### TASK INPUTS
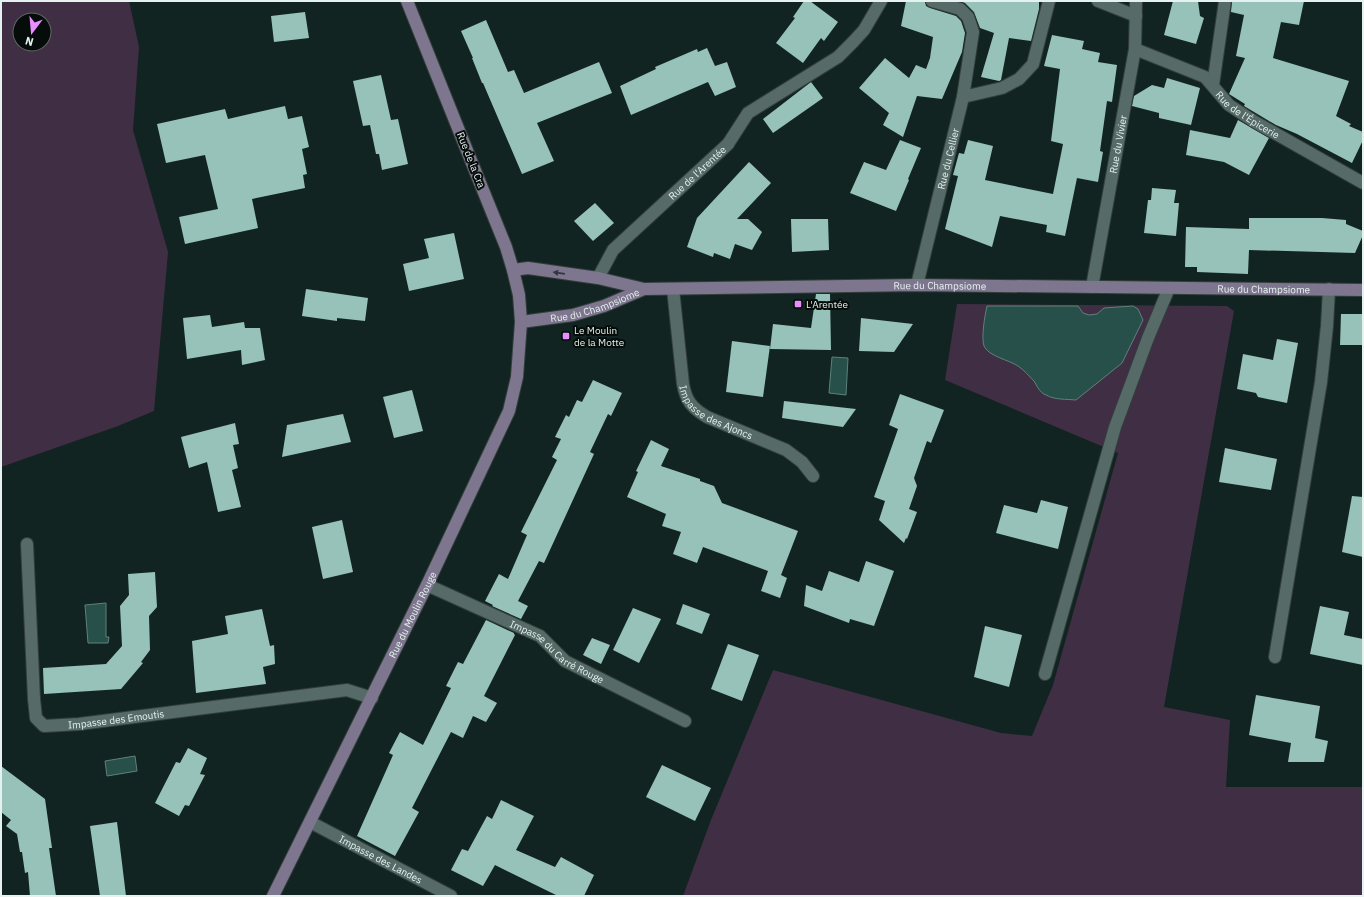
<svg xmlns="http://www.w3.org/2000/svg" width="1364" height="897" viewBox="0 0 1364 897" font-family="'IBM Plex Sans',sans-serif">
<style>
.green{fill:#402e44;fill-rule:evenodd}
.water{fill:#265049;stroke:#60817b}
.building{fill:#96c2b9}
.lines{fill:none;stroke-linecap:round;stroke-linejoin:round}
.lane-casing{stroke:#333f3c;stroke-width:14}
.street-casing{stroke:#333f3c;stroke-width:14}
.secondary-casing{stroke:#333f3c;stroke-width:14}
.lane{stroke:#566b67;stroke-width:12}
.street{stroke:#566b67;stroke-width:12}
.secondary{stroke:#7d768e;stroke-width:12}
.oneway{fill:#35363f}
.poi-dot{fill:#e88eff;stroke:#050c0a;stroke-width:1.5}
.labels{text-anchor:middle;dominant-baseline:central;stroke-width:4;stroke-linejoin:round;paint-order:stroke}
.street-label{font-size:10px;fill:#e6f2ef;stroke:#050c0a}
.poi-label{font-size:10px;fill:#e6f2ef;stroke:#050c0a;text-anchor:start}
</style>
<rect width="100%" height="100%" fill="#122421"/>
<g class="green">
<path d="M1 1H129L139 47 133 130 168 252 154 411 118 426 1 467ZM20 20H44V44H20Z"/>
<polygon points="957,304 1227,306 1234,311 1164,707 1230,720 1226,787 1363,787 1363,896 683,896 711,820 773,670 1001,733 1032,736 1053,685 1118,453 945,380"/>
</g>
<g class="water">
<path d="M987 306H1078L1083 313 1089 315 1097 314 1104 308 1133 306 1138 309 1143 320 1122 363 1076 400C1066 399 1055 400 1046 395 1040 393 1037 386 1034 381 1029 376 1024 370 1018 366 1009 360 988 356 984 346 981 337 985 315 987 306Z"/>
<polygon points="832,357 848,358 846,395 829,393"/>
<polygon points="106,603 106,637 109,637 108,643 88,643 85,605"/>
<polygon points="135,756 137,771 107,776 105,761"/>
</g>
<g class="building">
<polygon points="804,1 810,1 838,22 824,41 821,38 803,63 776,43 795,18 793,17"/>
<polygon points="906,1 925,1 926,6 930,8 956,16 961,21 965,33 962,52 942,99 917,96 903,137 883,125 889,113 859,88 885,58 909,78 916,65 926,69 930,58 933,37 901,26"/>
<polygon points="959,1 1039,1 1039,9 1031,41 1009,38 1001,80 999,81 981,77 994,33 980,28 974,12 965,3"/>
<polygon points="1173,1 1198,1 1200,16 1204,18 1196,44 1164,35"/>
<polygon points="1232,1 1304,1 1299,25 1281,22 1273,58 1349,81 1336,116 1351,124 1349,126 1363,132 1363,140 1352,163 1297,134 1276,125 1244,106 1245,104 1229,94 1245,58 1236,56 1244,15 1231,12"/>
<polygon points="305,12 309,38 274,42 271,16"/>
<polygon points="486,20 508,72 514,70 524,93 599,62 612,93 537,123 554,161 522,174 483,83 482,83 472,58 473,58 461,31"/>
<polygon points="1052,35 1084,41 1082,49 1100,53 1098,62 1117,65 1112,102 1107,101 1100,151 1103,152 1098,182 1077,178 1065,236 1046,232 1047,225 1000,216 992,247 945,229 958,176 953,175 959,153 964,154 968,140 993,146 985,180 1053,194 1063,144 1051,141 1060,69 1044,66"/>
<polygon points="707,48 715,66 727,62 736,87 715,96 708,82 631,115 620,86 656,69 655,67 697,49 698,52"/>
<polygon points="381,75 391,120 398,119 408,164 382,170 379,154 376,154 370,125 363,126 353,81"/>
<polygon points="1167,78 1200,88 1191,125 1159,118 1159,113 1132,106 1134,96 1152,85 1164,88"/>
<polygon points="811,82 823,98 773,133 763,119"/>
<polygon points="285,106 288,119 302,116 309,147 302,149 307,174 303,175 305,188 252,199 258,228 185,244 179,217 218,209 205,155 166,163 157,124 225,109 228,119"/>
<polygon points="1238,120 1269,138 1249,175 1224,162 1186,155 1190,130 1230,138"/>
<polygon points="900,140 921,148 908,179 909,180 896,211 850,193 864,162 886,170"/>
<polygon points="749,162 771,183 737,219 748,219 762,232 752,250 735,244 730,259 714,253 713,257 687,247 697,218"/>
<polygon points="1152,188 1176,190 1174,203 1179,203 1176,236 1144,233 1148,200 1151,200"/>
<polygon points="595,203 614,223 593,241 574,221"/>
<polygon points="1249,218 1322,218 1346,220 1346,224 1363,231 1363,235 1355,253 1249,250 1248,274 1197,272 1197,267 1185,267 1186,227 1249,229"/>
<polygon points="791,219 828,219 829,250 792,252"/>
<polygon points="454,233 464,279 409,291 403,264 429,258 424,239"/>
<polygon points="306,289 368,298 365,321 337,318 337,321 302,316"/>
<polygon points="816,294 830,294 831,350 770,349 773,324 811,328"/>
<polygon points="1341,314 1363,314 1363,345 1340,345"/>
<polygon points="210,315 212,327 244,322 245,328 260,328 265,360 242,365 241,350 187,359 183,318"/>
<polygon points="861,318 913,324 894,352 859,351"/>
<polygon points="1277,339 1298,343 1287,403 1258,397 1256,393 1237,389 1243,354 1273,360"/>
<polygon points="732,341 770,346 763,397 726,392"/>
<polygon points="593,380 622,393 611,416 608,414 590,452 594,454 544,563 539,561 518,601 528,606 521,619 492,606 493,605 485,601 499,574 508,579 527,535 521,532 557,460 552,457 561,439 555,437 566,415 569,417 577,400 582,402"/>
<polygon points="412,390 423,431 394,438 383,397"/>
<polygon points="900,394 944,410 931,443 927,441 914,478 917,486 909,509 917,512 907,539 906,538 904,543 879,520 885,501 874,497 898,429 889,425"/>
<polygon points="784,401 856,409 843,427 782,418"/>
<polygon points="343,414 351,442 282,457 287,425"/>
<polygon points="235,423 239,444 233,445 238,468 232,470 241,507 218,512 207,462 189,468 181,437"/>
<polygon points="651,440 669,449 661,466 700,479 700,481 714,486 722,503 798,531 781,575 787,578 780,598 761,591 768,571 703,547 697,563 673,554 681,532 662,526 666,514 627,497 638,472 636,471"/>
<polygon points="1225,448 1277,459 1271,490 1219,482"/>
<polygon points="1352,496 1363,497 1363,557 1342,552"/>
<polygon points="1041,500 1068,507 1058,549 996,533 1004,505 1037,513"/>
<polygon points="342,520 353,572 323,579 312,527"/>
<polygon points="866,561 894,571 874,626 850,619 849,623 804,606 806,585 822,591 829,571 859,582"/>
<polygon points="155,572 157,607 149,616 150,650 141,662 143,663 121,689 44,694 43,668 106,664 122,646 120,606 129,595 128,574"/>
<polygon points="683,604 710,614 702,634 676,624"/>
<polygon points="1320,606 1349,612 1344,635 1363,639 1363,665 1310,654"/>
<polygon points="633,608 661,619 639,663 613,650"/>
<polygon points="262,609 270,646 274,645 275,664 263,667 266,684 196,693 192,641 228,634 225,616"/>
<polygon points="486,620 514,633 514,634 515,635 484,696 497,703 486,722 473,716 463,738 451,732 412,808 419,812 395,856 357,836 393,755 389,753 400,732 423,745 451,688 446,686 458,662 463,664"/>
<polygon points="985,626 1022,635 1009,687 974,677"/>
<polygon points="592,638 610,645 601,664 583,655"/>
<polygon points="728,644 759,655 742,701 711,689"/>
<polygon points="1256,695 1320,706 1315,738 1328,741 1324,762 1288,762 1291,743 1249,735"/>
<polygon points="188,748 207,758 200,774 205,775 189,806 185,805 179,816 155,803 176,762 180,763"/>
<polygon points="662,765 711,788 695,821 646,797"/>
<polygon points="1,766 45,799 52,848 49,848 56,896 30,896 28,872 25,873 22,852 20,852 17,834 6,826 11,820 1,812"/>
<polygon points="501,800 534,816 516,850 555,867 561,857 594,875 584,896 558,896 495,865 483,886 451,870 462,849 468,851 487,816 492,819"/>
<polygon points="117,822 126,896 100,896 90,826"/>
</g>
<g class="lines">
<g class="lane-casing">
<g id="lane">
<polyline points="963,97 1002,88 1019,79 1033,64 1049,1"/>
<polyline points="728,144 748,113 838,57 853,42 864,30 881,1"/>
<polyline points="1045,674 1115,427 1148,338 1169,288"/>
</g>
</g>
<g class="street-casing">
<g id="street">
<polyline points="1098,1 1136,16"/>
<path id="s1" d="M1135 49 1205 77 1229 105 1255 122 1363 183"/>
<polyline points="1213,85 1225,1"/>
<path id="s2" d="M598 278 613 250 728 144"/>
<path id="s3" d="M917 285 963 97 973 32 968 17 960 9 932 1"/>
<path id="s4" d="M1092 287 1135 49 1136 1"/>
<path id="s5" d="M673 289 683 384C686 401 692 408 707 417L786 450 802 462 813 476"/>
<path id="s6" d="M27 544 34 699 36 718 44 726 79 724 347 690 372 698"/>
<path id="s7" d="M427 585 540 636 565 661 685 721"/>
<polyline points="1275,657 1321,382 1327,326 1329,289"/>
<path id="s8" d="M310 822 451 896"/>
</g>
</g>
<g class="secondary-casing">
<g id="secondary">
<polyline points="513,270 528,268 598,278 644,289"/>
<path id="s9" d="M521 322 573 315 604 306 644 289 917 285 1363 290"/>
<path id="s10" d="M273 896 427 585 509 411 517 377 521 322 519 295 513 270 506 247 472 163 407 1"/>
</g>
</g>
<use href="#lane" class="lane"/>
<use href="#street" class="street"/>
<use href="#secondary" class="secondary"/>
</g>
<defs><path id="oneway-solid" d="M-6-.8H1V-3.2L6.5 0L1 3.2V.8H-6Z"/></defs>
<use class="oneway" href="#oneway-solid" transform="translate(559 273) rotate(-172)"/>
<g class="poi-dot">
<rect x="794" y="300" width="8" height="8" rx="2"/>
<rect x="562" y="332" width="8" height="8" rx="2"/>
</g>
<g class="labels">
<g class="street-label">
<text stroke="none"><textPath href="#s1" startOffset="133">Rue de l'Épicerie</textPath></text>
<text stroke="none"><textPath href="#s4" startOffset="145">Rue du Vivier</textPath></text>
<text stroke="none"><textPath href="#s3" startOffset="130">Rue du Cellier</textPath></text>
<text transform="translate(471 160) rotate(68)">Rue de la Cra</text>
<text stroke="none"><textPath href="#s2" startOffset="146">Rue de l'Arentée</textPath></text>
<text stroke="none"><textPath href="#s9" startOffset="424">Rue du Champsiome</textPath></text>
<text stroke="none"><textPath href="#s9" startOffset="748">Rue du Champsiome</textPath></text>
<text stroke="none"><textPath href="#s9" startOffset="76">Rue du Champsiome</textPath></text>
<text stroke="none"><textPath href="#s5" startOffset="142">Impasse des Ajoncs</textPath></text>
<text stroke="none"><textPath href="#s10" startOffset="314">Rue du Moulin Rouge</textPath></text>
<text stroke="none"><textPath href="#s7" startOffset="147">Impasse du Carré Rouge</textPath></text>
<text stroke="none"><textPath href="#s6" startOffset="258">Impasse des Emoutis</textPath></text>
<text stroke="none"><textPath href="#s8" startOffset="80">Impasse des Landes</textPath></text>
</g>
<g class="poi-label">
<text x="806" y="304">L'Arentée</text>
<text x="574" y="330">Le Moulin<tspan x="574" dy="12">de la Motte</tspan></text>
</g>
</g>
<rect width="1364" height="897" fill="none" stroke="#e6f2ef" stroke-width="4"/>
<g transform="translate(32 32) rotate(196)"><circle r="19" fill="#050c0a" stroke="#5f6866"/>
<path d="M0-3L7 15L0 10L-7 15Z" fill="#e88eff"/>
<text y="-6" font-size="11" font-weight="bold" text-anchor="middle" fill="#e6f2ef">N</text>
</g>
</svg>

### HOW TO COMPLETE THIS TASK
All lines above containing the string "round" are to be collected.

### EXERCISE SOLUTION
.lines{fill:none;stroke-linecap:round;stroke-linejoin:round}
.labels{text-anchor:middle;dominant-baseline:central;stroke-width:4;stroke-linejoin:round;paint-order:stroke}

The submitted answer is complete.